Sunday, September 14, 2014

Job Interview

(Last week)

"… I've lived in Bermuda, Canada, Barbados, Israel, Spain, Trinidad, Turkey and now Denmark."

"Really! How many languages do you speak?"

"Well, English is my native language, but I can also speak Danish and Turkish quite comfortably, I've forgotten a lot of Spanish and French, but I could probably get around okay with them, and I never really knew much Arabic and Hebrew, just enough to get a taxi home in Israel, and that was 10 years ago."

"That's really cool. You know, let me find someone here on Facebook. I have a friend who I used to work with a little bit, she's a lot like you."

"Oh really? Has she travelled a lot?"

"Not as far as I know."

"Does she speak Turkish as well?"

"No. I'm pretty sure of that. But I worked really well with her, so I know you and I can work well together."

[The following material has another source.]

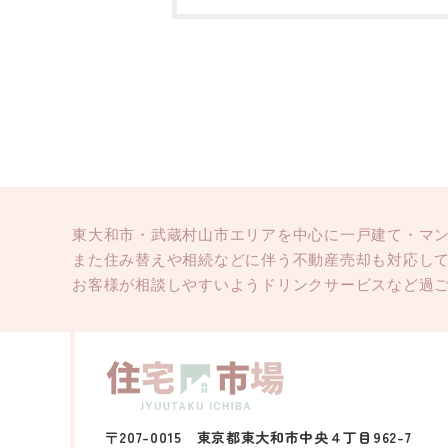
東大和市・武蔵村山市エリアを中心に一戸建て・マ
また住み替えや相続などに伴う不動産売却も対応し
お客様が相談しやすいようドリンクサービスなど過
〒207-0015 東京都東大和市中央４丁目962-7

"Is she also from Bermuda?"

"Nope. She was born and raised in England. Ah yes. Here she is!"

Looking at Facebook picture, puzzled "…um…?"

"See! She has brown eyes like you! I really liked her. Her eye colour was never an issue for me. The reason we don't work together now is because she is in Copenhagen and I am here."

"I see."

"I was hoping you could start on Monday. We have two students who are brown-eyed like you. It would be great for you to teach them since you have so much in common."

I found out during the course of more conversation that these two young girls are from a different country, in fact a region of the world which I have never visited. Their culture is just as different from mine as it is from my interviewer's. In fact, my interviewer and I have many more cultural similarities than I do with these girls. They are of a completely different religious background, both from the one I grew up with in my own society, and the one I am affiliated with. Their native language is one I also don't know anything about, in fact, I don't even know how to say 'hello' in their native tongue. How is that we have 'so much' in common? Ah yes, we happen to have the same eye colour. A superficial trait that we inherited from our parents, that has nothing to do with personality, culture, identity, world view, or pretty much anything else.

One could say that my interviewer has an inordinate preoccupation with eye colour. He seems to think that all brown-eyed people are the same. He appears to ignore actual important characteristics of people, and give far more importance to the colour of their eyes than who they are as individuals. Is there a name for that? Someone so preoccupied with the colour of a person's eyes that they use that instead of other known factors to decide what that person is like?

I should probably mention that where I have typed 'eye' you should read 'skin'.